IL CONTINENTE AFRICANO E I PAESI
"RICCHI"
Pari
dignità,
non
stucchevoli pietismi
di
Giulio Albanese
Ogni qualvolta tentiamo di parlare
delle Afriche - è meglio usare il plurale, trattandosi di un continente
grande tre volte l'Europa - c'è il rischio di indugiare ad oltranza sulle
negatività che affliggono milioni di uomini e di donne. Quasi che il
tempo, da quelle parti, fosse inesorabilmente fermo al "Venerdì
Santo". In effetti, come peraltro ampiamente documentato in più
circostanze da questo giornale, è davvero inquietante quanto sta
accadendo nella tormentata regione sudanese del Darfur, come anche in
terra somala, soprattutto a Mogadiscio e dintorni. Eppure, per quanto
grandi possano essere le disgrazie che assillano il pianeta della
"negritudine", occorre sforzarsi di andare al di là delle
solite percezioni superficiali di certa comunicazione. Quelle cioè
banalizzanti, che riducono le Afriche ad una sorta di nebulosa, metafora
dei peggiori disastri della Storia antica e recente. Nell'inconscio della
nostra gente v'è ancora radicato un forte pregiudizio, retaggio
dell'epoca coloniale, per cui tutto si riduce ai soliti stereotipi di
atrocità, guerre, carestie, pandemie e cronica instabilità. Basta dare
un'occhiata ai soliti reportage strappalacrime, infarciti di carità
pelosa o seguire le disquisizioni nei salotti dell'etere sulle
disavventure di qualche improvvido connazionale in cerca d'avventure nelle
savane tropicali per comprendere come le Afriche rimangano sempre e
comunque primitive, prelogiche; nella migliore delle ipotesi paradisi
esotici all'eccesso e dunque meta di tutti i turismi immaginabili.

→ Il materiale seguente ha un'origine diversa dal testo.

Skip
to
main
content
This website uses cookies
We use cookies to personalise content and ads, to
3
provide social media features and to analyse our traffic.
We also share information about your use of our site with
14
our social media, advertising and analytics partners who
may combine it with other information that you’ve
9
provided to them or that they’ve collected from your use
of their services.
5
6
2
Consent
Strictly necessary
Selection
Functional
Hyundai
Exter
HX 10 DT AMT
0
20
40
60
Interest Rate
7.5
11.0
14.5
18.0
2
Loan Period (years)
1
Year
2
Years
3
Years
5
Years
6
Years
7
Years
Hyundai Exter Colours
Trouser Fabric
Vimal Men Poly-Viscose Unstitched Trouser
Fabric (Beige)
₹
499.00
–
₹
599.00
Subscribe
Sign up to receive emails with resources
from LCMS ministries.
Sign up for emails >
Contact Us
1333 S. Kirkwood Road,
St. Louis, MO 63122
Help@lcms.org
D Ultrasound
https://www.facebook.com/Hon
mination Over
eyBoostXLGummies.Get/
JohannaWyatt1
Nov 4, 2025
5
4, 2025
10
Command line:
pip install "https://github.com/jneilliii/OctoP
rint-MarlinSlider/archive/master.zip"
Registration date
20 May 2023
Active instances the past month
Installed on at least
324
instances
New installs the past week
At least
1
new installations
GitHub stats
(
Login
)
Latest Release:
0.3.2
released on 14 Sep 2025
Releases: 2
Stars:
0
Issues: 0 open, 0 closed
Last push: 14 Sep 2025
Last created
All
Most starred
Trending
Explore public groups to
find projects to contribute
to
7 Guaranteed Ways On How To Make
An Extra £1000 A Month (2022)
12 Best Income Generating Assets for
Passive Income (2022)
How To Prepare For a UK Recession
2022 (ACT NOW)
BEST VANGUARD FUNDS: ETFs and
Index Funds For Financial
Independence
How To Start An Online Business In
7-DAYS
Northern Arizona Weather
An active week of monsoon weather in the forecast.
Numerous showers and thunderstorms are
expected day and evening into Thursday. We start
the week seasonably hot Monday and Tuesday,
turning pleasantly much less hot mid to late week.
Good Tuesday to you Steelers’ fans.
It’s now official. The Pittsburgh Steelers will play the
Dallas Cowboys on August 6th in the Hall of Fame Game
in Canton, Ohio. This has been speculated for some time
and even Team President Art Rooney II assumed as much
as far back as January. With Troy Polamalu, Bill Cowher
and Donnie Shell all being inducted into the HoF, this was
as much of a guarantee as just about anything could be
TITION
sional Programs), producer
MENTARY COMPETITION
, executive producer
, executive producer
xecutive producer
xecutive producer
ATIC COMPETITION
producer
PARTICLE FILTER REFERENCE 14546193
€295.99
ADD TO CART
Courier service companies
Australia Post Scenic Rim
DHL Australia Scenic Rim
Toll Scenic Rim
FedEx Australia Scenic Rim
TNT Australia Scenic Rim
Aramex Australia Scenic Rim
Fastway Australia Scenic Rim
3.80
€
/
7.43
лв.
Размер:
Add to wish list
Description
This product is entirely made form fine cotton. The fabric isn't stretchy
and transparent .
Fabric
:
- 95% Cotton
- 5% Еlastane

Occorre sfatare quei luoghi comuni nella consapevolezza che il continente
africano è un poliedrico contenitore di sapienza multisecolare, luogo di
passioni, ricchezza culturale e artistica, "mare magnum" di
etnie fatte di volti con le loro storie da scoprire, distanti da quelle di
noi ricchi Epuloni. Un continente che non mendica la nostra beneficenza
infarcita di stucchevoli pietismi, ma che invoca il riconoscimento della
propria dignità attraverso una so lidarietà fattiva e la promozione di
un senso di reciproca corresponsabilità.
Ecco perché sarebbe auspicabile, stando alle anticipazioni dell'ultima
fatica letteraria di Benedetto XVI, che rivedessero la loro condotta le
nazioni che ad oltranza "esportano il cinismo in un mondo senza
Dio". "Le nazioni ricche - scrive il Papa - hanno ferito i
poveri spiritualmente, disperdendo o cercando di annullare le loro
tradizioni culturali e spirituali".
Viene alla mente, come una sorta di provocazione, "Africa Paradis"
("Paradiso Africa") del beninese Sylvestre Amoussou presentato
nel febbraio scorso al Fespaco (Festival Panafricain du Cinéma et de la télévision
de Ouagadougou), la biennale del cinema africano. Una visione sicuramente
fantapolitica, all'eccesso, ma che, per la sua peculiarità, ha colto il
favore della critica. Nel filmato l'Europa è diventata un continente
invivibile, lacerato da guerre, disoccupazione e povertà. Un nuovo Medio
Evo in cui i bianchi fanno la coda per ottenere il visto per l'Africa,
continente ricco e rigoglioso, nel quale le famiglie vivono immerse nel
lusso sfrenato, i figli studiano nelle migliori università e fanno
carriera. Ma convincere i funzionari afro non è semplice. C'è chi, tra i
bianchi, è disposto a pagare per essere traghettato di nascosto nel nuovo
paradiso, dove l'immigrazione è rigidamente controllata. Il
lungometraggio di Amoussou, presenta un mondo capovolto in un'esilarante
parodia-satira dell'oggi. Per carità, questo mondo alla rovescia
spaventa, non foss'altro perché contrasta con la visione positiva di un
villaggio globale, fondato sulla fraternità universale, dove dritto e
rovescio abbiano pari dignità. Per questo occorre vigilare affinché
ognuno, in Africa e nel cosiddetto primo Mondo, si assuma la propria parte
di responsabilità, passando le "Acque del Mar Rosso" per
celebrare davvero la Pasqua del Signore.